The present study also demonstrated that the population-attributable risk fraction was 47%, suggesting that nearly half of the cases of de novo proteinuria might be prevented by comprehensive lifestyle modification. In addition, the present study showed that the participants who were at low risk for the five lifestyle factors had a significant risk reduction, nearly the same as those without hypertension or diabetes. Much effort has been focused on the pharmacologic management of hypertension, diabetes mellitus and hypercholesterolemia for preventing CKD. Although these treatments have been proven to have benefits, they are costly and may have adverse effects. In general, modification of lifestyle is not costly and may not be associated with adverse effects. Therefore, a healthy lifestyle could play a central part in the global war against CKD.

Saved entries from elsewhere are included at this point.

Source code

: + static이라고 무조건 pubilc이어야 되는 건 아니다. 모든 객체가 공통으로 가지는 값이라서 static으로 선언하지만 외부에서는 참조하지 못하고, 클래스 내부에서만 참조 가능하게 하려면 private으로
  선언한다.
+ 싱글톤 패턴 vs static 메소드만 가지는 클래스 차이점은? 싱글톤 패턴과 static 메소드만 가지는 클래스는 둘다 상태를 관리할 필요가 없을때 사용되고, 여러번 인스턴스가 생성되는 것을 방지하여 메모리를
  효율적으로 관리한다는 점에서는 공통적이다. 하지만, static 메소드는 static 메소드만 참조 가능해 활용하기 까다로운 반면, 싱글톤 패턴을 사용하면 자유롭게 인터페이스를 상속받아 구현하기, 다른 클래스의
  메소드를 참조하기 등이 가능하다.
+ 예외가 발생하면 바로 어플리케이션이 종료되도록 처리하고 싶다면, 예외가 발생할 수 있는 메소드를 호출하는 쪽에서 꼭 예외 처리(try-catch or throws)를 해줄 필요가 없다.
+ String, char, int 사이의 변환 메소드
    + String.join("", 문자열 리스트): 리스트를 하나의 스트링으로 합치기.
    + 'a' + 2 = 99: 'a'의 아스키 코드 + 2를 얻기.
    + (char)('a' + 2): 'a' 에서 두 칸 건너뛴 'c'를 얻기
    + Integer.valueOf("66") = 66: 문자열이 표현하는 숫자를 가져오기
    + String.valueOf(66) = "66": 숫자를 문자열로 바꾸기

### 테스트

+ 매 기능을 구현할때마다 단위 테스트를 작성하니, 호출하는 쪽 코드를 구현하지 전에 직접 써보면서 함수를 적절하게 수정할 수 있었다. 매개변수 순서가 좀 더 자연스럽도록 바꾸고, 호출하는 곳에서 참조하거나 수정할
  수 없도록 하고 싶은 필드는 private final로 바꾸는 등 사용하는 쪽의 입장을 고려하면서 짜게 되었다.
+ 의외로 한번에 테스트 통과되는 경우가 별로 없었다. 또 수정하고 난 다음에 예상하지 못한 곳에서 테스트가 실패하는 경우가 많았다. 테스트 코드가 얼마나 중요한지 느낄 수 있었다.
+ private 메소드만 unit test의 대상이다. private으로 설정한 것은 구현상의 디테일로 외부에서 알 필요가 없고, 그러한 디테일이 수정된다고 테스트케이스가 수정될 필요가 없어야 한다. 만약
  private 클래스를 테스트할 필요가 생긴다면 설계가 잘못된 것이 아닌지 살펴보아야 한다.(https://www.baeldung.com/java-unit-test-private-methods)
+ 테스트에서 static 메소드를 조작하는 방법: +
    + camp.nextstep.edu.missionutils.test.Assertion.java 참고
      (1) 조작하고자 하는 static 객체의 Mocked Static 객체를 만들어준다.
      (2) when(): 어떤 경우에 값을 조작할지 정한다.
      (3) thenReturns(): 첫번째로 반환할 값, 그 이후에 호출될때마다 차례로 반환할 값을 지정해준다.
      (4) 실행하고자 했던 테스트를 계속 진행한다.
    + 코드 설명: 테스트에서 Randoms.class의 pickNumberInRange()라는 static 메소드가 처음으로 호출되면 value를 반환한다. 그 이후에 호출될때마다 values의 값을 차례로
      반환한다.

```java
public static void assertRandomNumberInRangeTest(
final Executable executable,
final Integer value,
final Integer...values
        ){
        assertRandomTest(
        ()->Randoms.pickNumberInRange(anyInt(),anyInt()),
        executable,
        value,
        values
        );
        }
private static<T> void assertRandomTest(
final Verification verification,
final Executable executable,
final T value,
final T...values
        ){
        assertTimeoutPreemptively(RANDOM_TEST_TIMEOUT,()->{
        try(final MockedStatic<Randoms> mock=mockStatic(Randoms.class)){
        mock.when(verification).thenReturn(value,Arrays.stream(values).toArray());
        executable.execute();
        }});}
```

This study has several strengths. To the best of our knowledge, this is the first report about the combined effects of health-related behaviors on the risk of CKD. Because all the participants lived on one small island, the relatively homogenous nature of the cohort would reduce confounding. However, the generalizability to other populations may be limited. Further investigations in other populations are necessary to confirm the present findings. In addition, the population-attributable risk fraction, which provided potentially valuable information regarding the community-level effect of healthy lifestyle factors, was also calculated.

Study limitation

The present study had several limitations. First, the lifestyle factors other than BMI were determined based on information obtained through self-reporting and may not have been accurate. In addition, the duration of maintaining a healthy lifestyle and the nutritive content of the diet were not evaluated because of a lack of information. Second, despite adjustments for potential confounding factors, residual confounding remains plausible. For example, socioeconomic status was not adjusted for because there was no information. Third, CKD was defined from a single creatinine value and a single measurement of urinary protein because of the nature of an annual health check program. Therefore, it is not possible in this study to confirm whether participants fulfilled CKD criteria for at least a 3-month period. However, the incidence of proteinuria was similar to that in the previous study.8 Fourth, the relationship between the healthy lifestyle score and the incidence of proteinuria is influenced by the weight given to each component of the score. We chose to give equal weight to each healthy lifestyle factor, in accordance with previous studies,1, 2, 3, 4 and this would make the study a clear-cut message for the prevention of coronary heart disease, type 2 diabetes mellitus, stroke and CKD; it provides a simple strategy to minimize the overall incidence of these chronic diseases. However, because the use of equal weights is an imperfect approximation of the underlying biological relationships between lifestyle and CKD, future analyses should examine this issue. Fifth, the present study contained small numbers of outcome events and participants, which may explain the wide CIs. Sixth, there may have been selection bias in the study population, because the subjects included in the study received annual physical checks for the second consecutive year; subjects with severe disorders or signs or symptoms tended to attend clinics and hospitals, and thus they did not receive annual physical checks. Finally, the follow-up duration was relatively short. However, as the Specific Health Checkups and Guidance System are ongoing all over Japan, the reproducibility of this study could be assessed by studies with larger sample sizes and longer observation periods if many local governments would work cooperatively. Further research is also needed to assess the relationship between improving the healthy lifestyle factors and the incidence of proteinuria.

In conclusion, a healthy lifestyle was associated with a significant reduction in the risk of CKD, independent of having diabetes mellitus, hypertension and hypercholesterolemia. The present data indicate the possibility that a substantial number of cases of CKD could be prevented by the adoption of a healthier lifestyle. Further investigations in other populations and with longer observation periods are necessary to confirm the present findings.